Most unfortunately for him, however, many countries have disintegrated in spite of their non-controversial constitutions and Nigeria cannot be an exception. In Africa, South Sudan was carved out from Sudan after decades of war. Eritrea was also carved out of Ethiopia. Many cases of separation, in spite of protestations, abound in international relations. Nigeria’s constitution, as we noted earlier, is very controversial. It is a military constitution and there have been calls for a complete re-writing and not simply making cosmetic amendments and partial reviews.

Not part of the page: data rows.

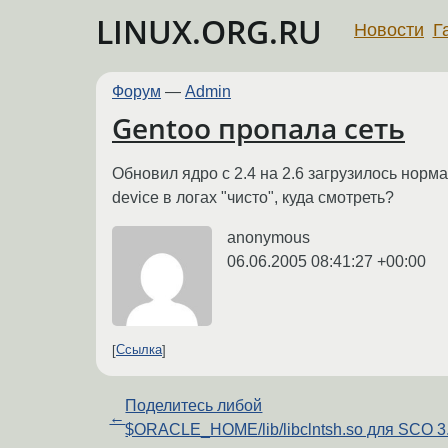
LINUX.ORG.RU
Новости
Г
Форум
—
Admin
Gentoo пропала сеть
Обновил ядро с 2.4 на 2.6 загрузилось норма
device в логах "чисто", куда смотреть?
anonymous
06.06.2005 08:41:27 +00:00
Ссылка
Поделитесь либой
←
$ORACLE_HOME/lib/libclntsh.so для SCO 3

What should be noted and that is completely missing in the thinking of PMB is his non-recognition of the fact that membership of any given stratum of society, organisation or a country is always a priori a resultant of the consent of people constituting the entity. Even when international agreements are done, they cannot be enforced without going through the ratification and even domestication processes in the context of Nigeria. In other words, the consent of the National Assembly or the people must be given before such international agreements can become part of enforceable municipal law. Consequently, PMB will need to re-polish his perception of Nigeria as indissoluble and indivisible and then revisit the idea of imposing an Islamic Nigeria, a Fulanised Nigeria and stop using terror to suppress agitations for autonomous existence by some ethnic groups. PMB must begin to dream new dreams of true federalism and accept that there can never be ethnic superiority in Nigeria. In sum, in maintaining national unity, Government must stop engaging in terrorist methods. Terrorist methods against peaceful agitators for self-determination, as it is the case with Sunday Igboho, can only precipitate sustainable guerrilla warfare. Self-determination is political and cannot be suppressed by military intimidations. The more than three hundred years of struggle for independence by the Catalans in Italy is a case in point. PMB should therefore stop killing Nigeria through extraordinary rendition of agitators.